Дверь скрипнула, и вошёл Вингс. Он не постучал. Здесь, в наших укромных местах, мы давно перестали стучать.
— Ты сегодня на брифинге держалась круто, — сказал он, останавливаясь в двух шагах, будто боялся подойти ближе. — Офицеры кивали. Кажется, они тебе верят.
Я криво усмехнулась, глядя на своё отражение.
— Они верят не мне. Они верят в результат. И в то, что я делаю их работу чище.
Он помолчал, потом шагнул ближе и тихо, почти шёпотом, произнёс:
— Знаешь, Войд… иногда мне кажется, что ты берёшь на себя слишком много. Что ты не обязана тащить нас всех на себе.
Внутри что‑то дёрнулось — то ли злость, то ли обида, острая и колючая.
— А кто тогда будет? — резко бросила я, поворачиваясь к нему. — Кто, Вингс? Ты? Или Квантум?
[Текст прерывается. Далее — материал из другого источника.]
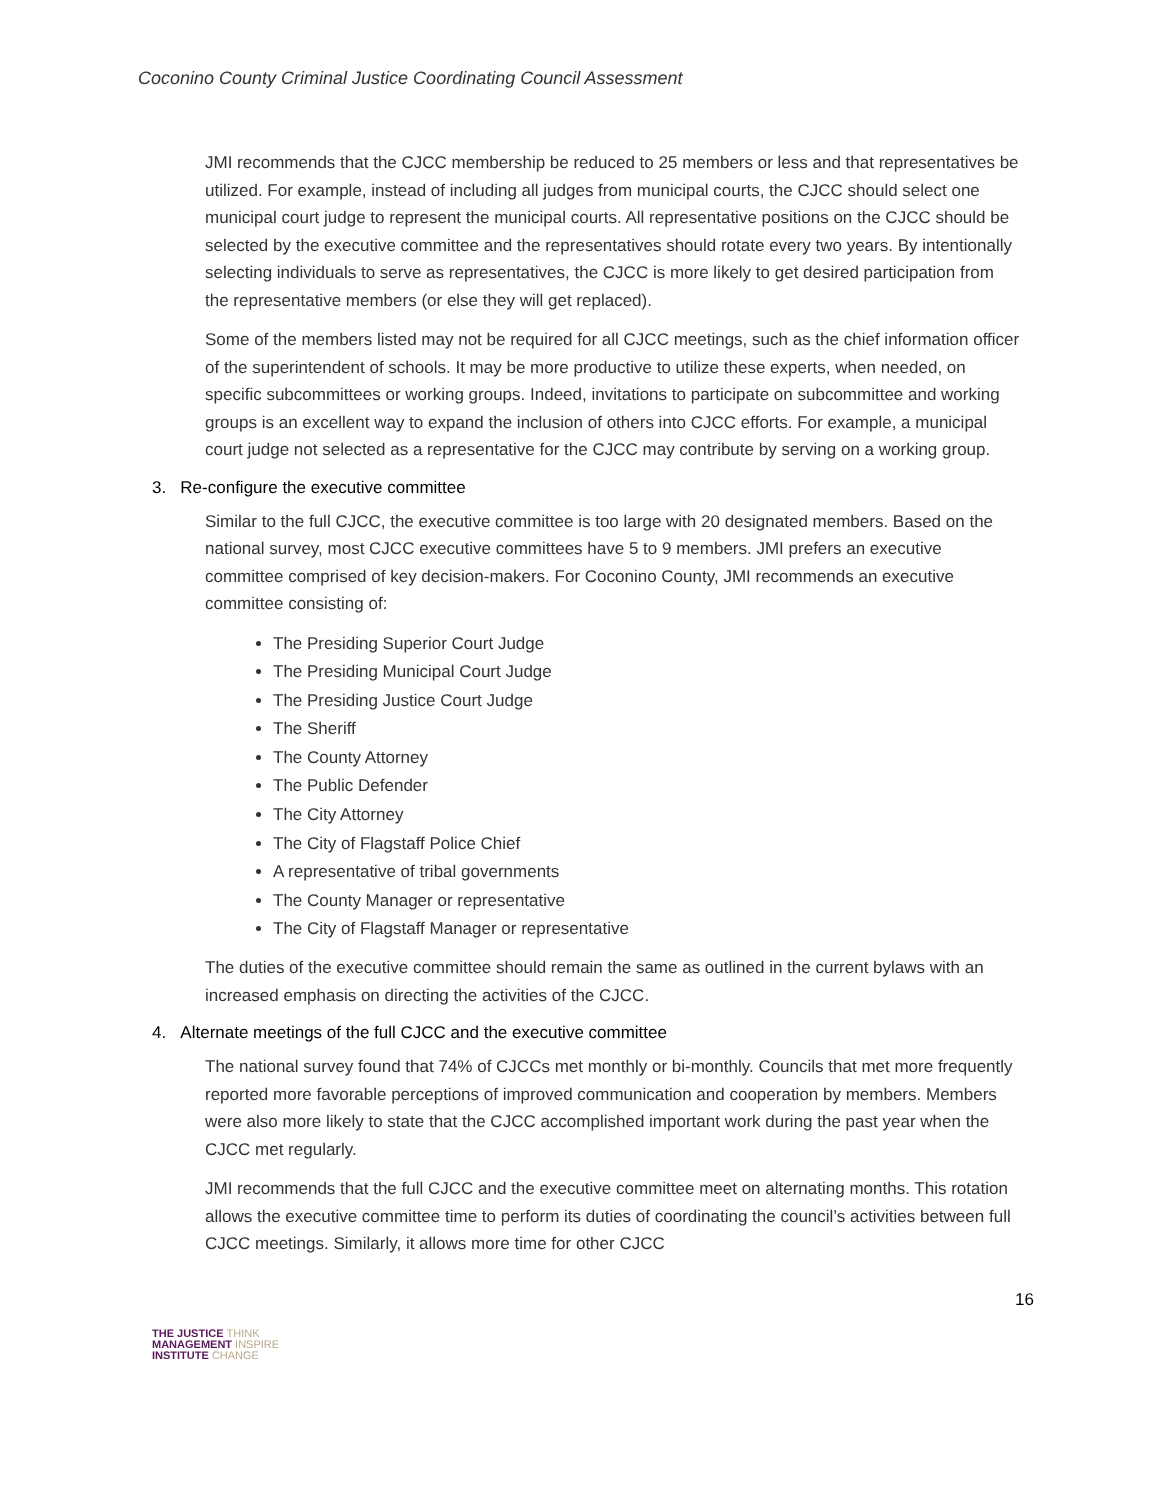Coconino County Criminal Justice Coordinating Council Assessment
JMI recommends that the CJCC membership be reduced to 25 members or less and that representatives be utilized. For example, instead of including all judges from municipal courts, the CJCC should select one municipal court judge to represent the municipal courts. All representative positions on the CJCC should be selected by the executive committee and the representatives should rotate every two years. By intentionally selecting individuals to serve as representatives, the CJCC is more likely to get desired participation from the representative members (or else they will get replaced).
Some of the members listed may not be required for all CJCC meetings, such as the chief information officer of the superintendent of schools. It may be more productive to utilize these experts, when needed, on specific subcommittees or working groups. Indeed, invitations to participate on subcommittee and working groups is an excellent way to expand the inclusion of others into CJCC efforts. For example, a municipal court judge not selected as a representative for the CJCC may contribute by serving on a working group.
3. Re-configure the executive committee
Similar to the full CJCC, the executive committee is too large with 20 designated members. Based on the national survey, most CJCC executive committees have 5 to 9 members. JMI prefers an executive committee comprised of key decision-makers. For Coconino County, JMI recommends an executive committee consisting of:
The Presiding Superior Court Judge
The Presiding Municipal Court Judge
The Presiding Justice Court Judge
The Sheriff
The County Attorney
The Public Defender
The City Attorney
The City of Flagstaff Police Chief
A representative of tribal governments
The County Manager or representative
The City of Flagstaff Manager or representative
The duties of the executive committee should remain the same as outlined in the current bylaws with an increased emphasis on directing the activities of the CJCC.
4. Alternate meetings of the full CJCC and the executive committee
The national survey found that 74% of CJCCs met monthly or bi-monthly. Councils that met more frequently reported more favorable perceptions of improved communication and cooperation by members. Members were also more likely to state that the CJCC accomplished important work during the past year when the CJCC met regularly.
JMI recommends that the full CJCC and the executive committee meet on alternating months. This rotation allows the executive committee time to perform its duties of coordinating the council’s activities between full CJCC meetings. Similarly, it allows more time for other CJCC
16
THE JUSTICE THINK
MANAGEMENT INSPIRE
INSTITUTE CHANGE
У нас нет времени на «не обязаны». У нас есть только «надо», и если я не сделаю это сейчас, потом может не быть никого, кого можно будет спасать.
Он опустил взгляд, будто слова ударили его сильнее, чем я хотела.
— Прости, — тихо сказал он. — Я не хотел…
— Ничего, — уже спокойнее выдохнула я, снова отворачиваясь к зеркалу и поправляя воротник, который всё равно казался мне удавкой. — Просто… не надо меня жалеть. Жалость тут не помогает.
В дверь коротко постучали, и голос Квантум прозвучал с той привычной бодростью, которая всегда пробивалась даже сквозь самую густую пыль пустоши:
— Эй, вы там? Нас ждут на инструктаже. Если опоздаем, старый Харк опять будет читать лекцию про дисциплину.
Вингс кивнул, будто только и ждал повода уйти от этого разговора.
— Идём, — сказал он и первым вышел в коридор.
Квантум, проходя мимо, подмигнула мне:
— Ты теперь почти офицер. Смотри, не начни нас строить.
Я попыталась улыбнуться, но улыбка вышла натянутой, как струна.
— Не начну, — ответила я, хотя сама уже чувствовала, как эта новая должность меняет меня. Как она требует, чтобы я стала жёстче, холоднее, чтобы не показывать, сколько это стоит.
Инструктаж прошёл как в тумане. Я кивала, отвечала, когда спрашивали, отмечала точки на карте, но мысли крутились вокруг одного и того же: «Ещё немного. Ещё одна ступень. Потом я смогу дышать».